Could you copy every line in the listing below that has the word "лекарства"?
┏━━
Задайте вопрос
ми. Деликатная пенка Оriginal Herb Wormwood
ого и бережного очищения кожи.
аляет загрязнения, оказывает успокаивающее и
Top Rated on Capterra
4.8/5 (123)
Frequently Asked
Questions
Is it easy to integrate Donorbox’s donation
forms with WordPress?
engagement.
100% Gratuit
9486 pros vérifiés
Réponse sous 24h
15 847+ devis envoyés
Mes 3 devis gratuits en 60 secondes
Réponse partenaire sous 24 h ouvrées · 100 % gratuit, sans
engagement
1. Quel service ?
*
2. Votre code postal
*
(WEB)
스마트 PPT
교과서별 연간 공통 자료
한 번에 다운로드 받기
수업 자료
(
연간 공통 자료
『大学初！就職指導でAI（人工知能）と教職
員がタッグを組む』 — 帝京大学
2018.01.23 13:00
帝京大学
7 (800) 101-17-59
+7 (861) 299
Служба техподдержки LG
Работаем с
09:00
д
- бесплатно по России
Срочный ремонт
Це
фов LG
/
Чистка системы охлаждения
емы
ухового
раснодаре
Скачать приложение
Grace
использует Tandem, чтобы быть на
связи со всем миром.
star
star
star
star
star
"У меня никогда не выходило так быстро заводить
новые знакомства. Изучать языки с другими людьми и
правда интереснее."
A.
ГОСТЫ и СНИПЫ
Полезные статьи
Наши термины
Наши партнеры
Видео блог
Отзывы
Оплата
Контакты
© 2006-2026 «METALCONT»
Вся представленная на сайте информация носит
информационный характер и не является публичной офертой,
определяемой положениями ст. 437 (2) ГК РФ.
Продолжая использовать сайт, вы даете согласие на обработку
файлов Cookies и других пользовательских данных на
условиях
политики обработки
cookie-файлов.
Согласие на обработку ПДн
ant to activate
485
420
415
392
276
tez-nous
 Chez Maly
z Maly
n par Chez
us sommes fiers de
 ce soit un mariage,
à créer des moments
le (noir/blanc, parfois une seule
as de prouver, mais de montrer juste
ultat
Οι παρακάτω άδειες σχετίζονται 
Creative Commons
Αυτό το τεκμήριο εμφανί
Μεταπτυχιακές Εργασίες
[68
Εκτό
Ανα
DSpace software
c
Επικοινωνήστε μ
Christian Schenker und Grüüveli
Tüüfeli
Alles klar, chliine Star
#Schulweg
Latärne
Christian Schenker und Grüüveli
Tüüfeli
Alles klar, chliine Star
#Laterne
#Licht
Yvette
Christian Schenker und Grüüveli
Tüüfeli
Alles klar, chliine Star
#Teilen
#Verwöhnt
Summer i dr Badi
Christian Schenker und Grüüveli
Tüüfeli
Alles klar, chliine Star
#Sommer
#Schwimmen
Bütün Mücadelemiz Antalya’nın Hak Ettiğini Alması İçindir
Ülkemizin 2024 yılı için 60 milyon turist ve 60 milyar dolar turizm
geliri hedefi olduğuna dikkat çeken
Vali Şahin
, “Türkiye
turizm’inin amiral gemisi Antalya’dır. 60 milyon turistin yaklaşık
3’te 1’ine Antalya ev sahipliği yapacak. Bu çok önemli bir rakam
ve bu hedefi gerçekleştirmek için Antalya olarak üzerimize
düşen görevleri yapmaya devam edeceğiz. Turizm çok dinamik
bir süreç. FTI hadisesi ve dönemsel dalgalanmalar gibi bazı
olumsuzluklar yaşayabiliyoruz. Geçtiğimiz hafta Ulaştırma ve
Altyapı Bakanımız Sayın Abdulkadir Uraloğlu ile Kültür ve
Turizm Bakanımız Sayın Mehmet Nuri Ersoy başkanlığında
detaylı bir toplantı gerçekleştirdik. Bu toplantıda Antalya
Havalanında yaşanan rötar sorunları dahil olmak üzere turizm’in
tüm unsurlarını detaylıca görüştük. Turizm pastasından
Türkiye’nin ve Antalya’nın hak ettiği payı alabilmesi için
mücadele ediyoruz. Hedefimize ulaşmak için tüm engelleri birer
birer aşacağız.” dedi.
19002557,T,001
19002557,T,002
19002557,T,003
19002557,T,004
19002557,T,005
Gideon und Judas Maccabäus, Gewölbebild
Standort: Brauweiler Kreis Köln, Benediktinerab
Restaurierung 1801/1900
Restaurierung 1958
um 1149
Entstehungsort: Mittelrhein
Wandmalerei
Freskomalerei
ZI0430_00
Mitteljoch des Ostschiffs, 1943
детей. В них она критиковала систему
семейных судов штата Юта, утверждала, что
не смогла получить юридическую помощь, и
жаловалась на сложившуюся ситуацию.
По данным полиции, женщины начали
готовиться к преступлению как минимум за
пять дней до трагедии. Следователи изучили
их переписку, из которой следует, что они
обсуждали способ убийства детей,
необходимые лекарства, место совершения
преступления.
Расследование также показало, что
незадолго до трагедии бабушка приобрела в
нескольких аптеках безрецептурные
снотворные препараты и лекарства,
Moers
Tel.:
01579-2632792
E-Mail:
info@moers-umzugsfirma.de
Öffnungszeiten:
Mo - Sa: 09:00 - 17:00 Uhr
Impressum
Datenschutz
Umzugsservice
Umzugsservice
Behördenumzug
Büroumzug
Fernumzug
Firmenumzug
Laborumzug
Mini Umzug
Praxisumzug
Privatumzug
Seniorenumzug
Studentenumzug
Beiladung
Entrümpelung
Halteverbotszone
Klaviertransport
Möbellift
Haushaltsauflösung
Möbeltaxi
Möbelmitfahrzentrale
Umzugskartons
┗━━
Task result:
необходимые лекарства, место совершения
снотворные препараты и лекарства,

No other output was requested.